YOUR INSTRUCTIONS
Please output everything from the first line of the rows down to and including the line containing "Bonusvilkår (Krypto Sport 100 %)", reproducing each line unchanged.

DATA TO USE
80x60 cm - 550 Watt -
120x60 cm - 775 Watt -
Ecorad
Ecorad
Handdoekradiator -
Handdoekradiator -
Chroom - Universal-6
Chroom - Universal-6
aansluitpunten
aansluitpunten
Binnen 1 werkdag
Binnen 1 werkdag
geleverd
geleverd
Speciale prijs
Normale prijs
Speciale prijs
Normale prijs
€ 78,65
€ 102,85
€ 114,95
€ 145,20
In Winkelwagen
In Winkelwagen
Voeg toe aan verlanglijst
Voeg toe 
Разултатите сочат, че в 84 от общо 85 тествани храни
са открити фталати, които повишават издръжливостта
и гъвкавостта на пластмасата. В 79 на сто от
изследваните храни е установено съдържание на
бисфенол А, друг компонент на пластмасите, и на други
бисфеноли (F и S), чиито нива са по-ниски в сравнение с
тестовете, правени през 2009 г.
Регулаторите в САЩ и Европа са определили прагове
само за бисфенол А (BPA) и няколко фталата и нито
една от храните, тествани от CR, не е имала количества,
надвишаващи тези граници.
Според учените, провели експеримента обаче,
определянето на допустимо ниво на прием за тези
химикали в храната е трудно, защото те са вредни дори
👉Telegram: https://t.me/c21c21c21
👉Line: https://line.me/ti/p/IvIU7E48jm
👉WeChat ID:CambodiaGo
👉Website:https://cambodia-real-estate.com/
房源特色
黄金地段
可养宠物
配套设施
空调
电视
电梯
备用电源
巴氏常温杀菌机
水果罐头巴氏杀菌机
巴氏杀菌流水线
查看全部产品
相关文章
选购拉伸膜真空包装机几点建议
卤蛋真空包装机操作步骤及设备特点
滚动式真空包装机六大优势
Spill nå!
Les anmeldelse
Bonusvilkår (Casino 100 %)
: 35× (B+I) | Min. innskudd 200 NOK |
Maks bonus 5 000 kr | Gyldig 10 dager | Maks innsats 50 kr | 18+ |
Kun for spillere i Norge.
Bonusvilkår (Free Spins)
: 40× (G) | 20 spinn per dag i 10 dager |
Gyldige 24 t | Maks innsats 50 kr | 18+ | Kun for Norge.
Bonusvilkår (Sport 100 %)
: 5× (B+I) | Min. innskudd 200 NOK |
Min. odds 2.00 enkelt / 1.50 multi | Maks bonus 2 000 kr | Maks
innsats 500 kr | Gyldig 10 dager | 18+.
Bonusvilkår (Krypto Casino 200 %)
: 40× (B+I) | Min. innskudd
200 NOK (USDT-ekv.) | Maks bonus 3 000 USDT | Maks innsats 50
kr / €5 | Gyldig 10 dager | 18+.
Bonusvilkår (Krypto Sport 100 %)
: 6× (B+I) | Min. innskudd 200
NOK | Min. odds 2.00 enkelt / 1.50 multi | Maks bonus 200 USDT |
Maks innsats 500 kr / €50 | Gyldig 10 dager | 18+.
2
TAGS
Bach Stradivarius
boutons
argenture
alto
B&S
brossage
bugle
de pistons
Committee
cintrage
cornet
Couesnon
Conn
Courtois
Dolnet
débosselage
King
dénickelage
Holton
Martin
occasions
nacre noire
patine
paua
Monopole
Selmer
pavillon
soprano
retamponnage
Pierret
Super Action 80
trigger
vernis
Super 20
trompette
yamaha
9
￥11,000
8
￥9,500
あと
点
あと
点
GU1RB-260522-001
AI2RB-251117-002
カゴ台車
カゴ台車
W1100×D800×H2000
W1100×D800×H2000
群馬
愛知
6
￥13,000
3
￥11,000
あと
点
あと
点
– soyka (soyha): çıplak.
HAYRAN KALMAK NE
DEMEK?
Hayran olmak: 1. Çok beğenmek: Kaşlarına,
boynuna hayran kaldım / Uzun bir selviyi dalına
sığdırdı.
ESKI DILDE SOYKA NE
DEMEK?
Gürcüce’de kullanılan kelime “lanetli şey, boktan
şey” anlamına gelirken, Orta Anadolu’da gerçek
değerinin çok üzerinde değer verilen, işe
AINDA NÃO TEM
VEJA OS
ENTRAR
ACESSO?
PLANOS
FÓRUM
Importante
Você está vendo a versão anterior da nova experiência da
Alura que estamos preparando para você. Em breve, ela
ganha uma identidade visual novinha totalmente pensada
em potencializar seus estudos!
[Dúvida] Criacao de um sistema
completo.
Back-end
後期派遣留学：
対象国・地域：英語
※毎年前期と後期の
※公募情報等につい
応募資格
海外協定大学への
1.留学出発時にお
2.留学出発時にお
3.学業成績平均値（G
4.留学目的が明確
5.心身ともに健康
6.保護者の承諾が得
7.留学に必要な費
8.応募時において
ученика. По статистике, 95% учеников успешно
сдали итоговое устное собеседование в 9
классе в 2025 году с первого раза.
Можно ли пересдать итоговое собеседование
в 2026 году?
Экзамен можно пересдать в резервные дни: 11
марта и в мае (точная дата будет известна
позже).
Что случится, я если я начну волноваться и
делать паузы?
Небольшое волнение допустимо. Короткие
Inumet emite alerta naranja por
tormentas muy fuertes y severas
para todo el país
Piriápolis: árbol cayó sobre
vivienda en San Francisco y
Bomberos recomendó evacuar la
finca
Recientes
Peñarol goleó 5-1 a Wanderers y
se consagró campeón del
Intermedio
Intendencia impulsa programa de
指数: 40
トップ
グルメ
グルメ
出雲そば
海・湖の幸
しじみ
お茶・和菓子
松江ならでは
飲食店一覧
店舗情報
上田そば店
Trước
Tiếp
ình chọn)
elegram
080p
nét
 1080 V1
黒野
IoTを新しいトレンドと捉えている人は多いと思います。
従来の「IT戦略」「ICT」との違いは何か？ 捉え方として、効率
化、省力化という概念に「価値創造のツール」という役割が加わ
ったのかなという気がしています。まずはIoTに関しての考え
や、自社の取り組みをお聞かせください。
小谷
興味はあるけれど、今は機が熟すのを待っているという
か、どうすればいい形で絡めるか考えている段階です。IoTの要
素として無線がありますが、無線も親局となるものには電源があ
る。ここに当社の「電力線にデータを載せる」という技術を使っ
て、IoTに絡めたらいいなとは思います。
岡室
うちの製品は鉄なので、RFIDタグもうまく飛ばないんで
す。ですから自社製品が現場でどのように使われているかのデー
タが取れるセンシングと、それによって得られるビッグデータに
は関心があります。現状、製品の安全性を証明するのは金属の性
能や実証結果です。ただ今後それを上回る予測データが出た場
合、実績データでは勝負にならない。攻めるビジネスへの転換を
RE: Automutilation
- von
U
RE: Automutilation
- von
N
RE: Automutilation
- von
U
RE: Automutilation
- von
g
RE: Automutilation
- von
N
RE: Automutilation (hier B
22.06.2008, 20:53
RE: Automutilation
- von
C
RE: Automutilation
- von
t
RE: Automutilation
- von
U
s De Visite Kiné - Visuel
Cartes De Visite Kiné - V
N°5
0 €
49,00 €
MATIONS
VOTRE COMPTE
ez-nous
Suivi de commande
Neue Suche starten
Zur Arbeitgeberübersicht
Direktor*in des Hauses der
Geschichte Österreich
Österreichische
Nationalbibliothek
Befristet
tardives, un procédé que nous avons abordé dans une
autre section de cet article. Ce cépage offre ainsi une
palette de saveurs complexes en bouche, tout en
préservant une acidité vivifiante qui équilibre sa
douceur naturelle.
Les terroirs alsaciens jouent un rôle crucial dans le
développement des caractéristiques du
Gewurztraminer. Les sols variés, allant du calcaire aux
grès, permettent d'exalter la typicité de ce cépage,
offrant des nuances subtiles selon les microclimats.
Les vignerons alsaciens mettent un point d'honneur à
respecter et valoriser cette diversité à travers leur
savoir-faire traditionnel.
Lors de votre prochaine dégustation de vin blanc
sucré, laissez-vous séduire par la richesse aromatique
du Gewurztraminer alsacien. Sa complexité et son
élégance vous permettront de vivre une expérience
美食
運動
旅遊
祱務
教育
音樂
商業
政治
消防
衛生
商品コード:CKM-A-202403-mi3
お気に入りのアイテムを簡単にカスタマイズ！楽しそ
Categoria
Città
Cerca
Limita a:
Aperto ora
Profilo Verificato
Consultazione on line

EXPECTED ANSWER
80x60 cm - 550 Watt -
120x60 cm - 775 Watt -
Ecorad
Ecorad
Handdoekradiator -
Handdoekradiator -
Chroom - Universal-6
Chroom - Universal-6
aansluitpunten
aansluitpunten
Binnen 1 werkdag
Binnen 1 werkdag
geleverd
geleverd
Speciale prijs
Normale prijs
Speciale prijs
Normale prijs
€ 78,65
€ 102,85
€ 114,95
€ 145,20
In Winkelwagen
In Winkelwagen
Voeg toe aan verlanglijst
Voeg toe 
Разултатите сочат, че в 84 от общо 85 тествани храни
са открити фталати, които повишават издръжливостта
и гъвкавостта на пластмасата. В 79 на сто от
изследваните храни е установено съдържание на
бисфенол А, друг компонент на пластмасите, и на други
бисфеноли (F и S), чиито нива са по-ниски в сравнение с
тестовете, правени през 2009 г.
Регулаторите в САЩ и Европа са определили прагове
само за бисфенол А (BPA) и няколко фталата и нито
една от храните, тествани от CR, не е имала количества,
надвишаващи тези граници.
Според учените, провели експеримента обаче,
определянето на допустимо ниво на прием за тези
химикали в храната е трудно, защото те са вредни дори
👉Telegram: https://t.me/c21c21c21
👉Line: https://line.me/ti/p/IvIU7E48jm
👉WeChat ID:CambodiaGo
👉Website:https://cambodia-real-estate.com/
房源特色
黄金地段
可养宠物
配套设施
空调
电视
电梯
备用电源
巴氏常温杀菌机
水果罐头巴氏杀菌机
巴氏杀菌流水线
查看全部产品
相关文章
选购拉伸膜真空包装机几点建议
卤蛋真空包装机操作步骤及设备特点
滚动式真空包装机六大优势
Spill nå!
Les anmeldelse
Bonusvilkår (Casino 100 %)
: 35× (B+I) | Min. innskudd 200 NOK |
Maks bonus 5 000 kr | Gyldig 10 dager | Maks innsats 50 kr | 18+ |
Kun for spillere i Norge.
Bonusvilkår (Free Spins)
: 40× (G) | 20 spinn per dag i 10 dager |
Gyldige 24 t | Maks innsats 50 kr | 18+ | Kun for Norge.
Bonusvilkår (Sport 100 %)
: 5× (B+I) | Min. innskudd 200 NOK |
Min. odds 2.00 enkelt / 1.50 multi | Maks bonus 2 000 kr | Maks
innsats 500 kr | Gyldig 10 dager | 18+.
Bonusvilkår (Krypto Casino 200 %)
: 40× (B+I) | Min. innskudd
200 NOK (USDT-ekv.) | Maks bonus 3 000 USDT | Maks innsats 50
kr / €5 | Gyldig 10 dager | 18+.
Bonusvilkår (Krypto Sport 100 %)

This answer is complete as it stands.